This means LPCAMM is expected to "transform the DRAM market for PCs and laptops and potentially even data centers," the South Korean tech giant said.
LPDDR, or low-power double data rate DRAM, is compact but is permanently attached to the motherboard. The form factor is widely used in mobile devices because of this and is why manufacturers highlight the starting RAM capacity of their new devices.
In the meantime, So-DIMMs, or Small outline Dual In-line Memory Module, can be detached easily -- making them convenient for repair -- but have limitations in performance and physical design.

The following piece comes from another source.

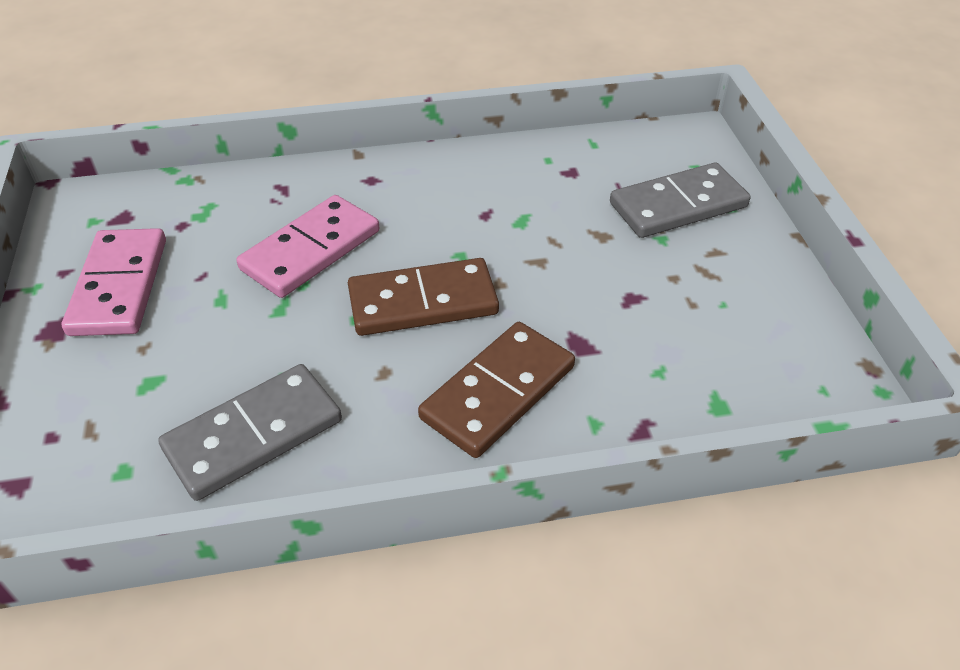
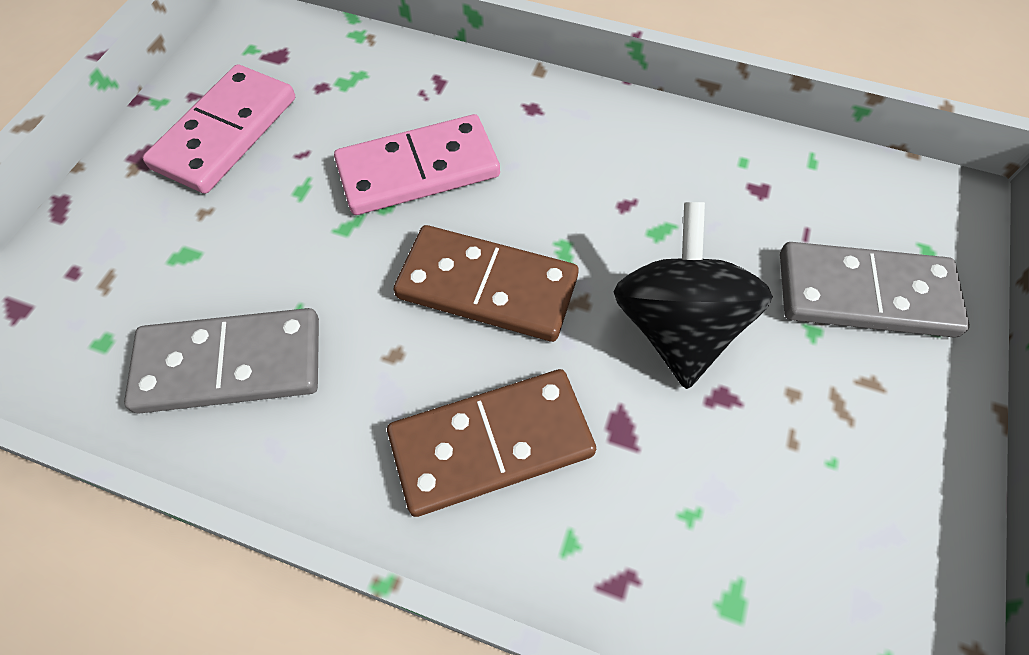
camera: 30 degrees right, 15 degrees up
none -> black spinning top [613,202,773,389]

Samsung said this is where LPCAAM steps in and, being a detachable yet compact form factor, offers enhanced flexibility for PC and laptop makers during production of their devices.

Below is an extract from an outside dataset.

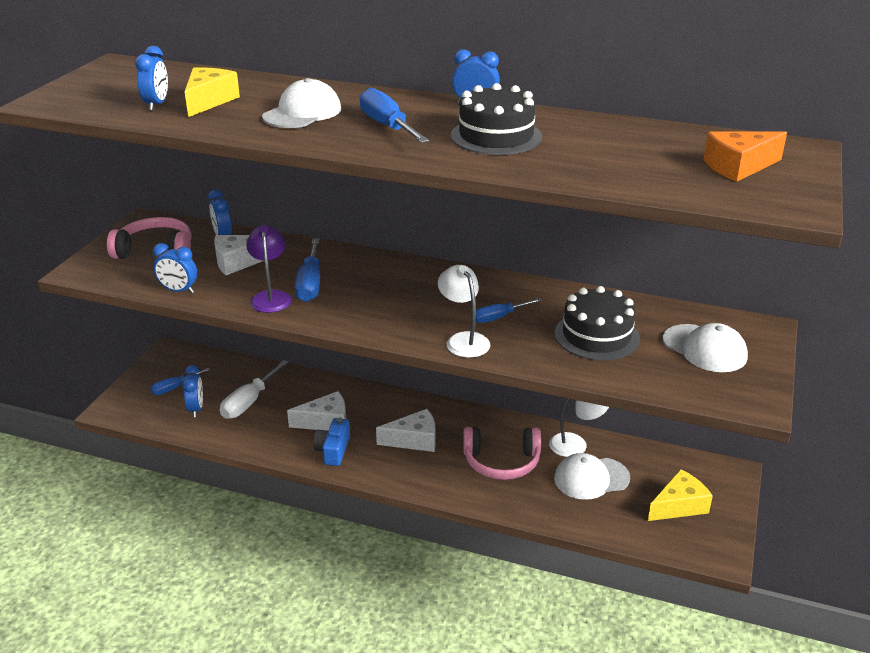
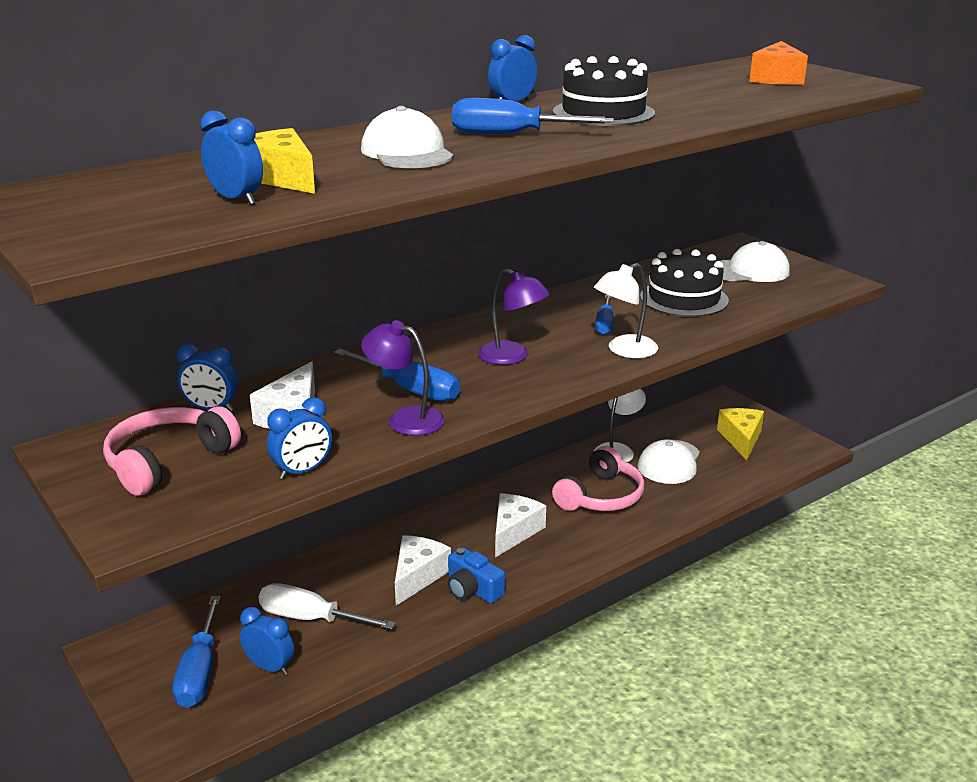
camera: 55 degrees left, 5 degrees down
blue screwdriver [150,368,210,395] -> blue screwdriver [173,596,221,708], size x1.58
white screwdriver [220,360,289,419] -> white screwdriver turned 135 degrees clockwise [259,583,396,630]
white lamp [438,265,491,358] -> white lamp turned 45 degrees counterclockwise [594,263,658,358]
none -> purple lamp [478,269,550,365]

LPCAMM takes up to 60% less mounted surface area on the motherboard compared to So-DIMM. At the same time, its performance has also increased by up to 50% and power efficiency by up to 70%, according to the tech giant.
According to Samsung, the new form factor could also be attractive for data centers and servers as they have shown interest in LPDDR for its power efficiency. However, their permanent attachment to motherboards meant data centers and servers needed to replace entire motherboards during upgrades to their DRAM specifications.
LPCAMM offers a solution to this as it is both power efficient and detachable, the South Korean tech giant said.
Samsung is collaborating with Intel as well as other major customers to test the 7.5Gbps LPCAMM on next-generation PC systems for a planned launch in 2024.